Things like, It isn’t right that I let my own… discomfort get in the way of your sex education. That’s what he thinks of when it comes to me and sex—discomfort.

I run up the stairs, still feeling the strings against my finger pads, the powder in the air. The hard gaze of Liam North. The sensations should be different, the structure of a violin wholly apart from the tangle of feelings I have around the man. They blur together anyway, a physical symphony I play and play.

When I get to my room, Laney is there. She’s been my best friend ever since I moved here. She holds a black long-sleeve sweater in one hand and a black floor-length skirt in the other. “Oh my God,” she says on a moan. “You could work in a funeral home.”

“Concert dress,” I say, rueful. There are black skirts in velvet and cotton and silk. Mandatory for playing in an orchestra, and even once I started playing solo, I still follow the rules.

“What about if you have to go to a party?”

“After a concert?”

“Is music all you think about? Don’t answer that.”

Actually my mind is flush with other thoughts, far more illicit, after the most uncomfortable sex talk in the history of sex talks. “It doesn’t matter what I wear. We’re not going to meet guys.”

“Aha!” She holds up a blouse with silk ruffles and no sleeves. I usually pair it with a black camisole underneath and a thin suit jacket over the top, the fabric stretchy enough so I can raise my arms and play violin. “This will be sexy in a prim librarian kind of way.”

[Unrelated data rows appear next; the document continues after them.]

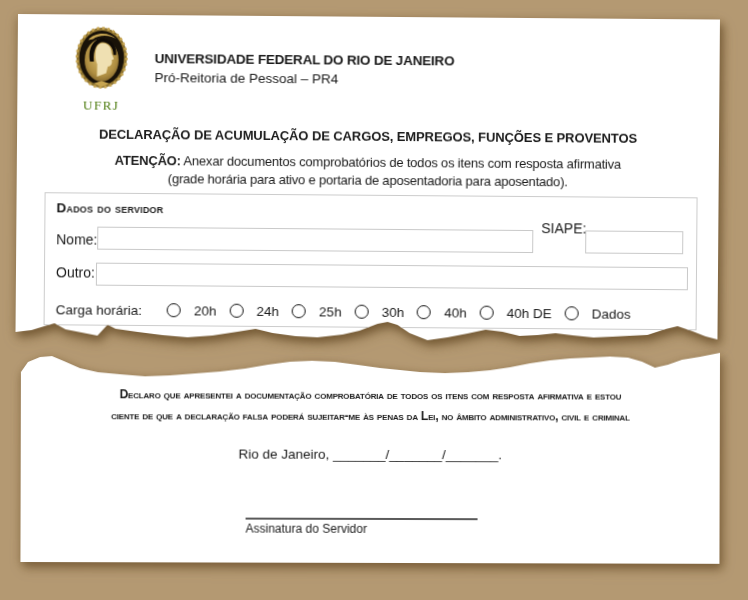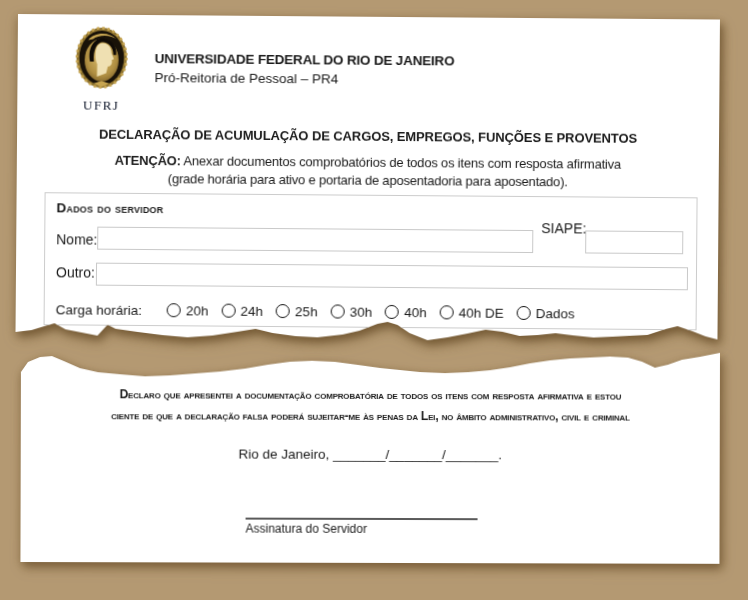--- a/index.html
+++ b/index.html
@@ -23,42 +23,42 @@
   }
   .paper{position:absolute;inset:0;background:#ffffff;}
   .paper.top-sheet{
     clip-path:polygon(0px 0px,702px 0px,702px 320px,690px 317px,677px 312px,662px 307px,650px 310px,632px 316px,614px 317px,597px 318px,578px 319px,557px 317px,540px 315px,522px 317px,504px 318px,487px 314px,470px 312px,452px 316px,432px 320px,412px 323px,394px 316px,382px 308px,372px 305px,362px 307px,344px 314px,327px 318px,302px 321px,280px 320px,257px 317px,240px 313px,222px 316px,197px 320px,172px 322px,147px 320px,122px 317px,100px 314px,92px 310px,82px 321px,66px 318px,50px 315px,39px 309px,32px 311px,16px 316px,0px 318px);
   }
   .paper.bottom-sheet{
     clip-path:polygon(0px 22px,7px 12px,19px 7px,31px 6px,43px 11px,59px 18px,77px 22px,99px 24px,124px 26px,149px 25px,174px 23px,199px 21px,224px 18px,247px 14px,269px 11px,291px 10px,314px 11px,337px 14px,359px 17px,379px 19px,399px 21px,424px 22px,447px 21px,469px 19px,489px 16px,509px 12px,529px 9px,549px 7px,569px 6px,589px 5px,607px 6px,621px 10px,634px 16px,647px 13px,661px 8px,679px 5px,699px 1px,699px 212px,0px 212px);
   }
   
   .logo{position:absolute;left:52px;top:12px;width:64px;text-align:center;}
-  .logo-label{font-family:"Liberation Serif",serif;font-size:13px;letter-spacing:1.5px;color:#0f172a;margin-top:1px;}
+  .logo-label{font-family:"Liberation Serif",serif;font-size:13px;letter-spacing:1.5px;color:#4d7c0f;margin-top:1px;}
   .org{position:absolute;left:137px;top:36px;}
   .org-name{font-size:13.5px;font-weight:bold;letter-spacing:-0.2px;}
   .org-dept{font-size:13.5px;margin-top:4px;}
   .form-title{position:absolute;left:0;right:0;top:112px;text-align:center;font-weight:bold;font-size:13px;letter-spacing:-0.1px;white-space:nowrap;}
   .attn{position:absolute;left:0;right:0;text-align:center;font-size:13px;letter-spacing:-0.2px;white-space:nowrap;}
   .attn.l1{top:138px;}
   .attn.l2{top:156px;}
   
   .fieldset{position:absolute;left:28px;top:178px;width:651px;height:131px;border:1px solid #cccccc;}
   .legend{position:absolute;left:40px;top:186px;font-variant:small-caps;font-weight:bold;font-size:13.5px;letter-spacing:.2px;}
   .flabel{position:absolute;font-size:14px;}
   .finput{position:absolute;border:1px solid #c9c9c9;background:#fff;height:23px;box-sizing:border-box;font-size:13px;padding:0 4px;outline:none;font-family:"Liberation Sans",sans-serif;}
   .lbl-nome{left:40px;top:217px;}
   .in-nome{left:81px;top:212px;width:436px;}
   .lbl-siape{left:525px;top:202px;}
   .in-siape{left:569px;top:212px;width:98px;}
   .lbl-cargo{left:40px;top:250px;}
   .in-cargo{left:80px;top:248px;width:592px;}
   .radio-row{position:absolute;left:40px;top:286px;height:18px;display:flex;align-items:center;gap:13px;font-size:13.5px;white-space:nowrap;}
   .radio-row .carga-label{margin-right:12px;}
-  .opt{display:flex;align-items:center;gap:5px;cursor:pointer;}
+  .opt{display:flex;align-items:center;gap:13px;cursor:pointer;}
   .radio{width:12px;height:12px;border:1.7px solid #111;border-radius:50%;background:#fff;display:inline-block;flex:none;}
   
   .decl{position:absolute;left:0;right:0;text-align:center;font-weight:bold;font-variant:small-caps;font-size:12px;letter-spacing:-0.2px;white-space:nowrap;}
   .decl.l1{top:37px;}
   .decl.l2{top:58px;}
   .date-line{position:absolute;left:0;right:0;top:96px;text-align:center;font-size:13.5px;}
   .sig-line{position:absolute;left:225px;top:167px;width:232px;border-top:2px solid #5a5a5a;}
   .sig-caption{position:absolute;left:225px;top:171px;width:232px;text-align:left;font-size:12px;}
 </style>
 </head>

“Why am I trying to look sexy?”

“Because we’re going to sneak out and go to a club tonight.”

“Tonight?”

“This is for Cody. You can’t say no.”

A few weeks ago Cody confided that the new coach at Kingston High made him nervous. That’s how he said it—made him nervous. We thought maybe he was one of those macho bastards who would hit someone if they didn’t run laps fast enough. It took some coaxing on Laney’s part to get Cody to reveal what he really meant.

That he got a little too close to the boys he was supposed to be coaching.

“How is going to a club going to help Cody?”

“Ohhh, and these will be great underneath.”